====== Input data
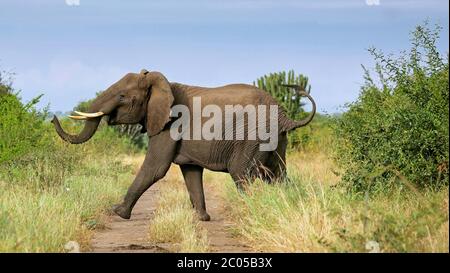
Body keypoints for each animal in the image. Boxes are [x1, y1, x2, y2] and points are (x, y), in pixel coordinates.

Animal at [51, 69, 316, 220]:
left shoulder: (170, 124)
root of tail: (284, 114)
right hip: (276, 140)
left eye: (122, 97)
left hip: (253, 136)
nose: (53, 117)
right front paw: (201, 218)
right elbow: (191, 173)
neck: (161, 84)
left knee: (242, 174)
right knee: (278, 175)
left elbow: (155, 167)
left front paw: (118, 212)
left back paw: (248, 214)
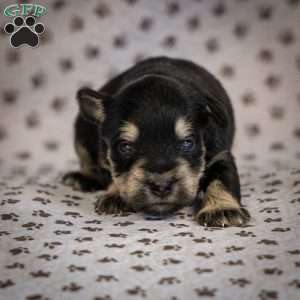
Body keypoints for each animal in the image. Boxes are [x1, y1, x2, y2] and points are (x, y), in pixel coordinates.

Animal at [63, 56, 251, 226]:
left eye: (187, 143)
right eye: (125, 147)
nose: (161, 186)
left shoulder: (220, 155)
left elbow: (222, 180)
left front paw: (222, 209)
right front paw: (115, 194)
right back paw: (81, 178)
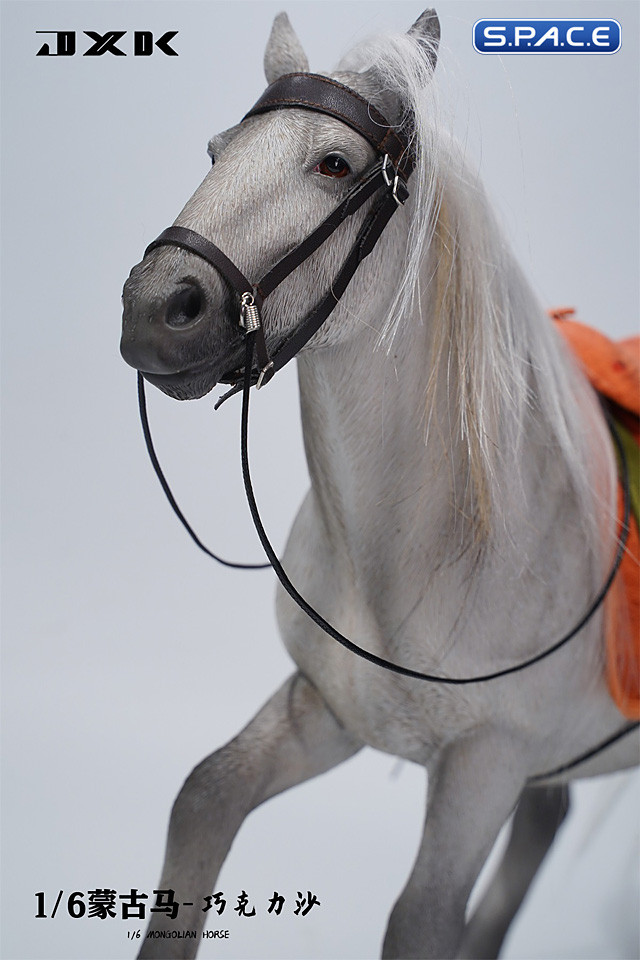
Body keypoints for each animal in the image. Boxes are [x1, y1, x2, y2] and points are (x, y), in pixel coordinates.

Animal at [120, 9, 639, 958]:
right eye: (215, 151)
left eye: (334, 164)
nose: (154, 309)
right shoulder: (326, 710)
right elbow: (205, 795)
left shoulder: (486, 763)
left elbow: (422, 920)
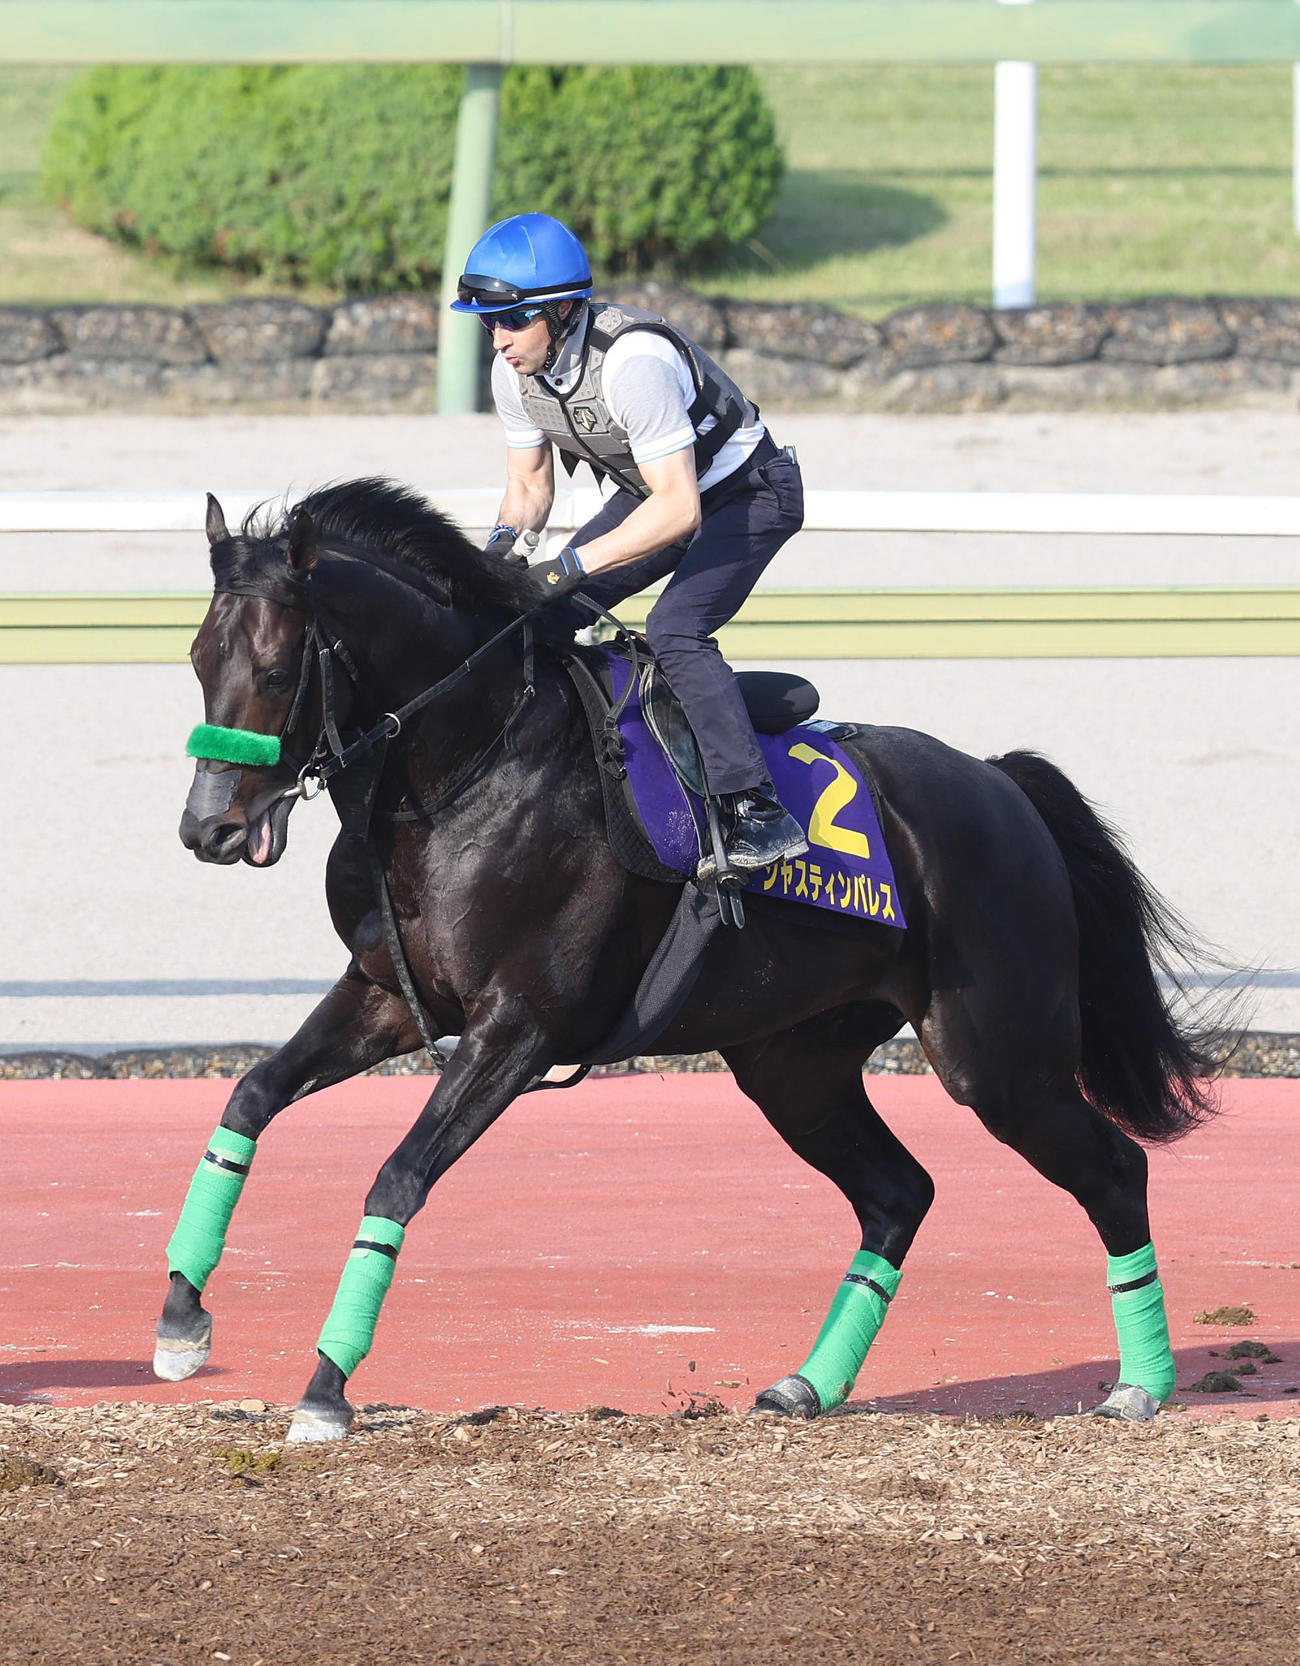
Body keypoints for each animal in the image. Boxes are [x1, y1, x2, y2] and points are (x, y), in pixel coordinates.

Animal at [159, 476, 1226, 1442]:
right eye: (199, 656)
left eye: (277, 666)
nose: (211, 829)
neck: (465, 772)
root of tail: (1002, 785)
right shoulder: (385, 995)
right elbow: (249, 1098)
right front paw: (180, 1316)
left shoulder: (519, 1028)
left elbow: (396, 1178)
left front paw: (326, 1387)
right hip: (795, 1063)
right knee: (898, 1194)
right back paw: (809, 1384)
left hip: (997, 1057)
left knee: (1114, 1171)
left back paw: (1140, 1385)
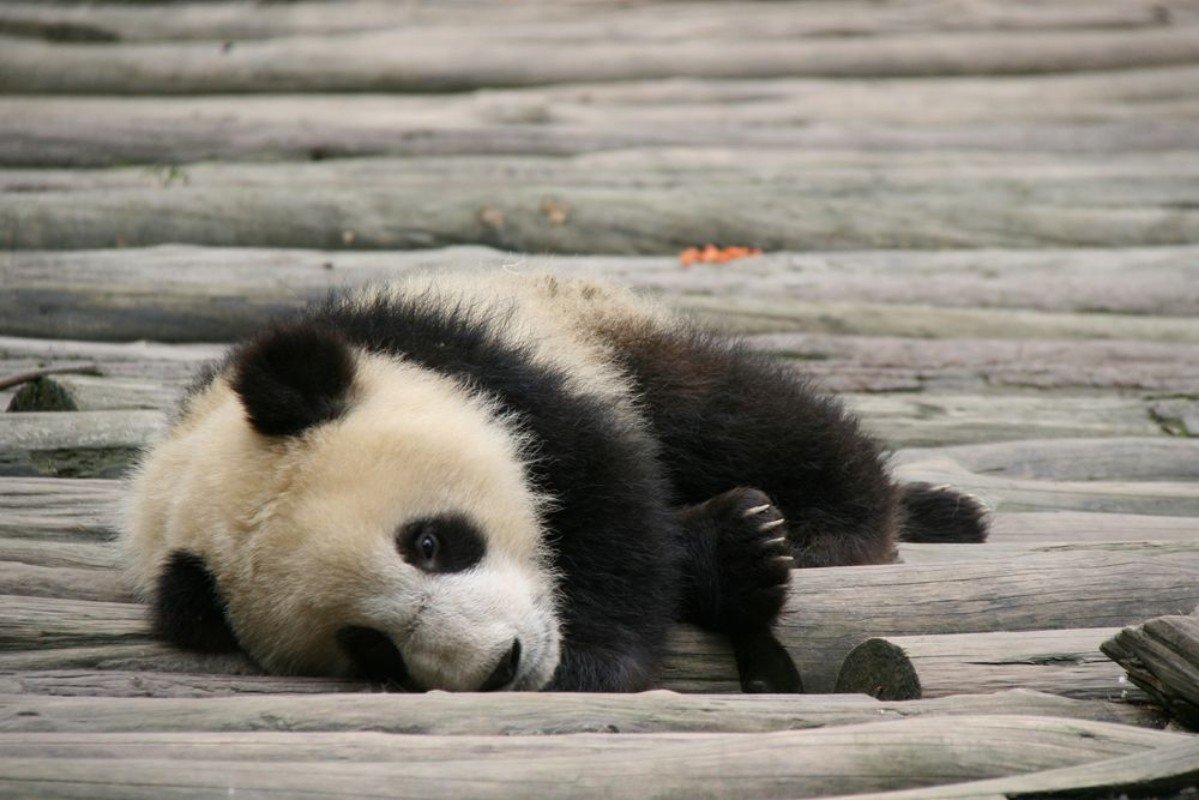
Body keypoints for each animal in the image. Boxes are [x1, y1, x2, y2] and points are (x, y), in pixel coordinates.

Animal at [122, 271, 987, 694]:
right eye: (367, 646)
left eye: (428, 543)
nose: (501, 664)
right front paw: (735, 554)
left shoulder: (486, 365)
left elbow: (608, 504)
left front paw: (602, 653)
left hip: (595, 329)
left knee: (736, 412)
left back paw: (846, 524)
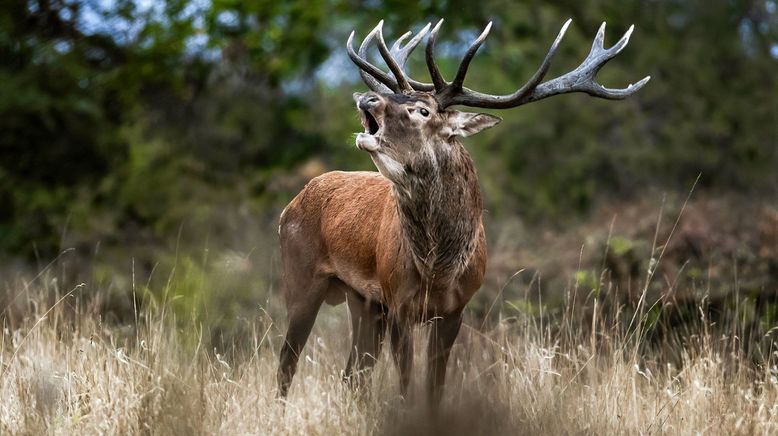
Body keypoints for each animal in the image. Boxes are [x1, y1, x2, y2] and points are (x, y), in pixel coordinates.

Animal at [276, 17, 644, 406]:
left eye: (422, 110)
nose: (366, 97)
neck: (438, 270)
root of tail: (291, 204)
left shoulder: (455, 310)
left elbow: (434, 387)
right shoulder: (400, 304)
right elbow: (406, 384)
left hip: (362, 301)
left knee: (351, 375)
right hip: (302, 279)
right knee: (288, 362)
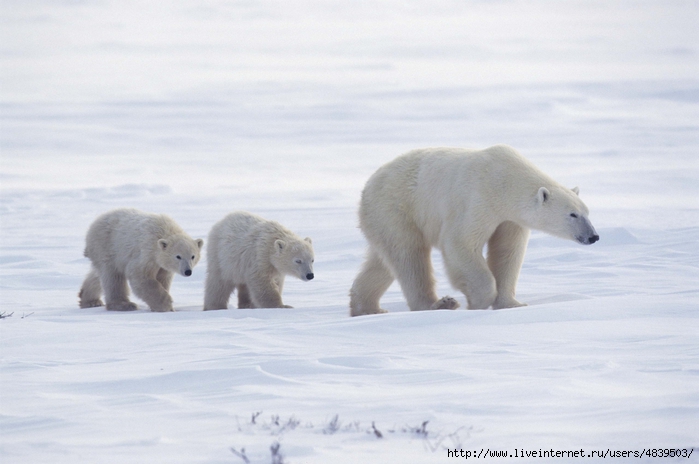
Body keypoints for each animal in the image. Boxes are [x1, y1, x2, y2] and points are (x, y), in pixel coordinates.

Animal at [350, 145, 600, 318]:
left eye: (587, 212)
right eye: (573, 214)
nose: (593, 236)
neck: (505, 180)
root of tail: (368, 186)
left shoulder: (510, 219)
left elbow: (508, 252)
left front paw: (512, 304)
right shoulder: (478, 199)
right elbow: (461, 243)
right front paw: (478, 302)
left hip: (384, 219)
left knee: (383, 262)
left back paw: (367, 308)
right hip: (397, 207)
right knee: (410, 257)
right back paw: (439, 304)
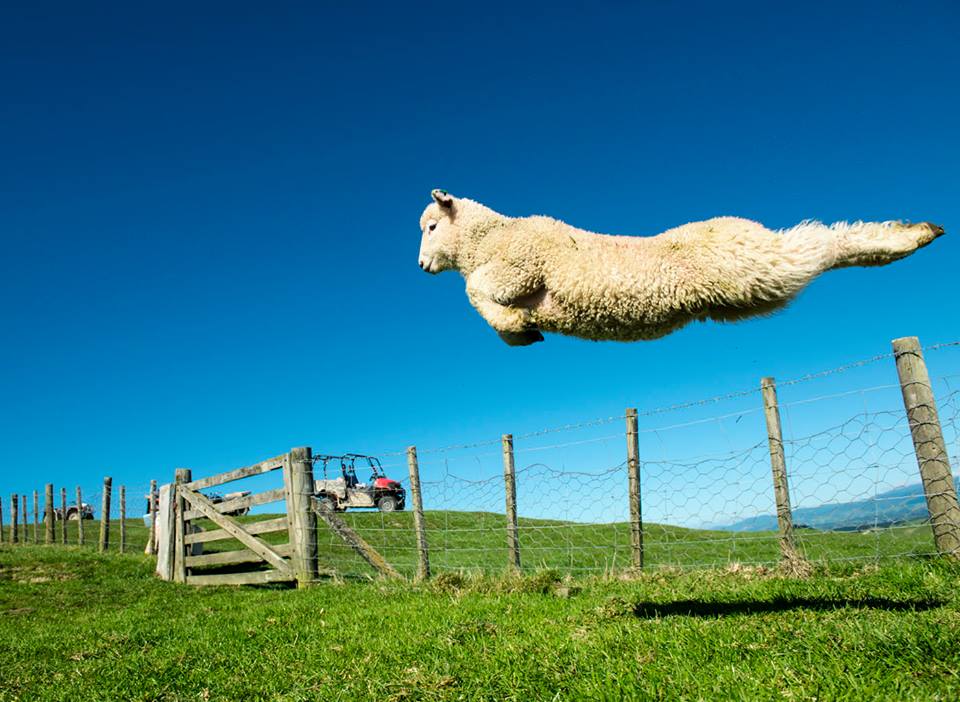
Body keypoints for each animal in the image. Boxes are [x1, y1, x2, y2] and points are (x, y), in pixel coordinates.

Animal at [416, 191, 940, 348]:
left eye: (431, 226)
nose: (421, 266)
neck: (487, 238)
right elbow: (482, 301)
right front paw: (520, 332)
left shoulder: (520, 267)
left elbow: (475, 291)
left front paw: (513, 323)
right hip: (748, 290)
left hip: (751, 262)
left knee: (823, 242)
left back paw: (905, 236)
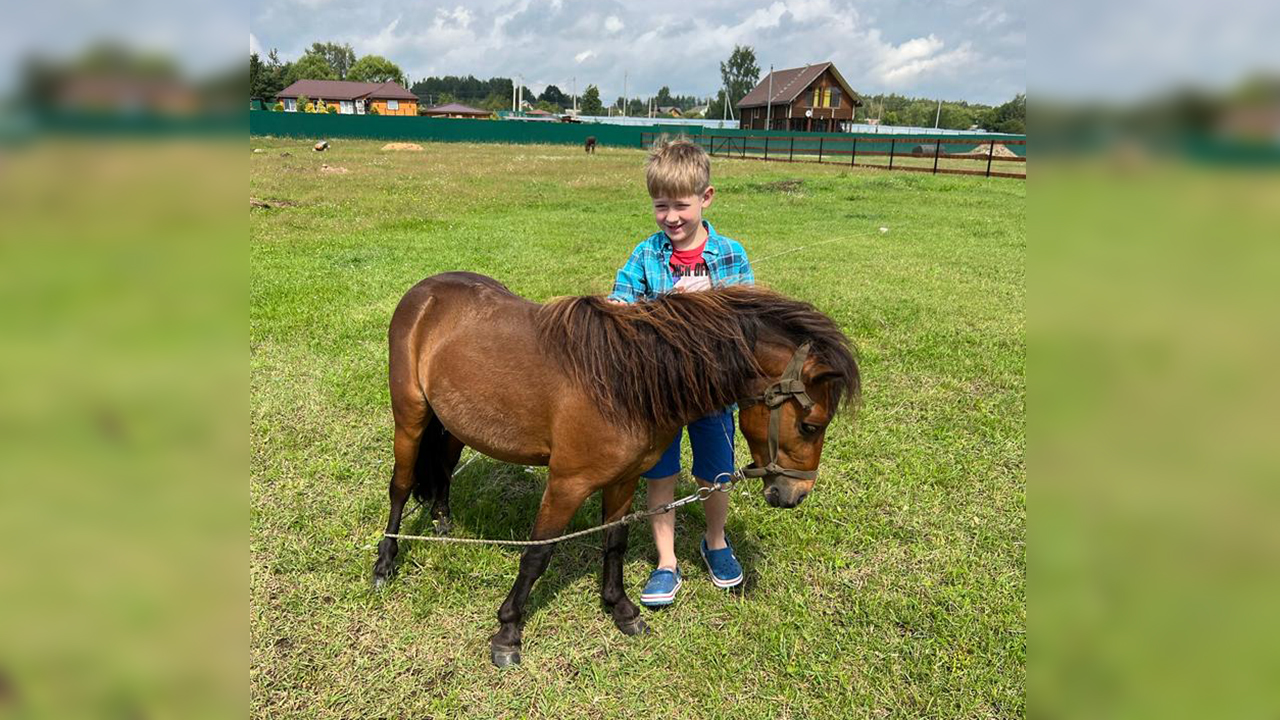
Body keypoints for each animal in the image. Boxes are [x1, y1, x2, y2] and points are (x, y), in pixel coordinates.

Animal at [373, 271, 860, 666]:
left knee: (444, 469)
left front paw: (621, 609)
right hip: (411, 416)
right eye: (811, 425)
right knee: (401, 485)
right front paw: (508, 630)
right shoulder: (566, 484)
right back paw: (385, 561)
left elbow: (615, 543)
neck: (625, 382)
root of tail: (425, 291)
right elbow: (536, 556)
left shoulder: (624, 480)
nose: (795, 496)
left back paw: (442, 520)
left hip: (456, 423)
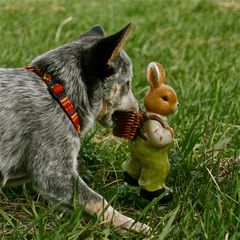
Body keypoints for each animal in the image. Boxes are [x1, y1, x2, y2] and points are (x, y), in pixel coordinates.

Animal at [0, 23, 150, 233]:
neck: (60, 92)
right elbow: (97, 201)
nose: (141, 110)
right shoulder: (53, 173)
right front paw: (134, 226)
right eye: (127, 83)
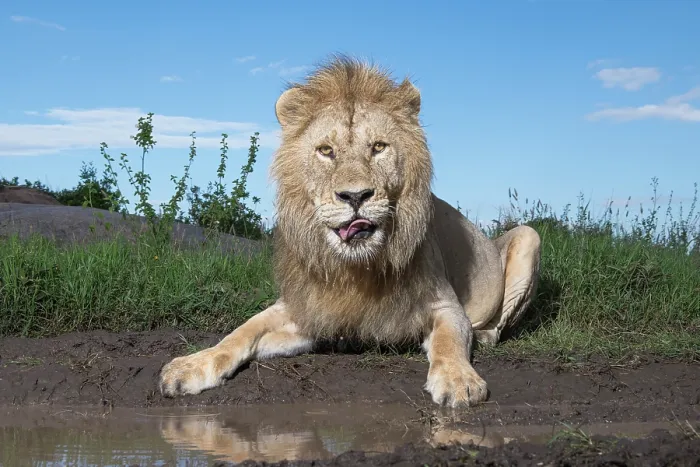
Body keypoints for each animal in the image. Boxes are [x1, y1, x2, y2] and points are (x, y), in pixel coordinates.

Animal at [159, 56, 541, 408]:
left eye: (379, 147)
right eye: (326, 151)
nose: (355, 196)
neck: (356, 268)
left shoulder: (446, 305)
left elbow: (449, 340)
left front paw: (459, 380)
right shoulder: (307, 309)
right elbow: (240, 333)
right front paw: (192, 365)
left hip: (529, 236)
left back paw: (484, 337)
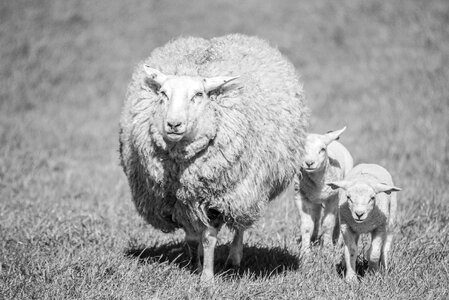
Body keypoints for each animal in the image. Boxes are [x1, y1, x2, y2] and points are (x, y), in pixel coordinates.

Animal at [118, 34, 308, 282]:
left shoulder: (216, 198)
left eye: (198, 95)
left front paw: (207, 278)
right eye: (163, 94)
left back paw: (234, 258)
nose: (173, 124)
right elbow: (191, 237)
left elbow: (209, 237)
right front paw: (194, 265)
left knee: (240, 224)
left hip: (244, 189)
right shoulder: (177, 200)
============
> Work item: Apply a filter for "neck" to the data above, then copy each line that matches.

> Answer space:
neck: (161, 84)
neck: (465, 772)
neck: (438, 270)
neck: (505, 180)
neck: (487, 238)
neck: (625, 382)
neck: (60, 92)
neck: (356, 268)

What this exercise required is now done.